I don’t think that’s going to happen anytime soon. Data science is not systems administration.

Back in the late 80s-early 90s, there was a lot of talk about how AI was going to wipe out software jobs, but if anything, AI is creating more software jobs.

My oldest son is about to graduate from a state school with a degree in Business Administration concentration in data analytics. He has had no problem getting internships and job offers. UPS offered him a job.

He is not a data scientist, but says you really need coding skills python and sql and to be able to work with Tableau and Excell even in the marketing application jobs… Lots of mixed applications for data analyst jobs -some are more marketing related creating data based marketing plans-some more data coding related. He seemed to indicate there are different directions you can take this field in.??

I don’t understand any of it- but everyone one in his major found multiple decent paying jobs.

SAS is an analytics software, not a programming language.

Well so is R. Or they both can be programming languages or analytics software, one is open source and one is proprietary.

SAS is a language that must be programmed. SAS is trying to stay current/relevant by adding analytics packages, but R and Python rule Data Science. Hadoop/Spark is also important in the field.
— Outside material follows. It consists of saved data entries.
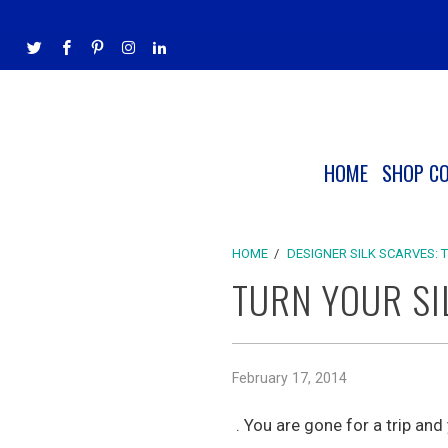
HOME
SHOP C
HOME
/
DESIGNER SILK SCARVES: 
TURN YOUR SI
February 17, 2014
. You are gone for a trip and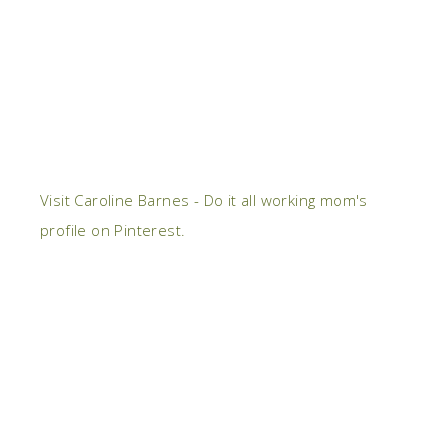
Visit Caroline Barnes - Do it all working mom's
profile on Pinterest.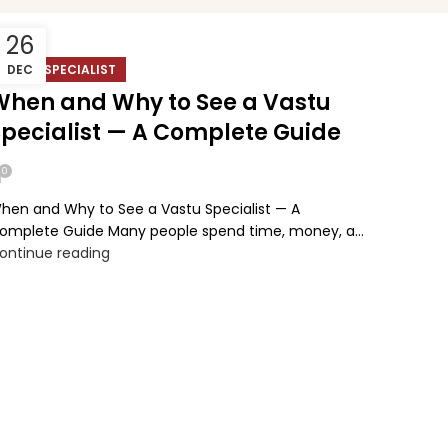
26
VASTU SPECIALIST
DEC
When and Why to See a Vastu
Specialist — A Complete Guide
0
hen and Why to See a Vastu Specialist — A
omplete Guide Many people spend time, money, a...
ontinue reading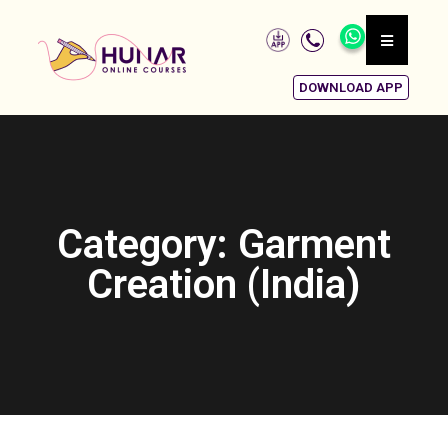
DOWNLOAD APP
Category: Garment
Creation (India)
http://data.berkeley.edu/education/faqs

Here are the likely requirements for the major and minor.

Scala?

Here is the latest news on the new Data Science major.

https://data.berkeley.edu/education/faqs

This is flavor of the month. I work in a somewhat related area, and my specialty experienced a similar curve. Some publication announces that it’s the best/hottest/etc. job, half of the schools in the country rush in to create a major or a master’s program, the market is over saturated with people whose diploma says X. And by that time there are enough software packages and/or customized setups within companies requiring minimal maintenance and just a handful of people to keep it going. The key to succeeding in an area like this is to be there first, before itofficially becomes hot, and having solid foundation in math to be able to learn it on your own. So, no to a degree in data science, yes - to math/ applied math/ statistics/ economics with a good grasp of computer programming.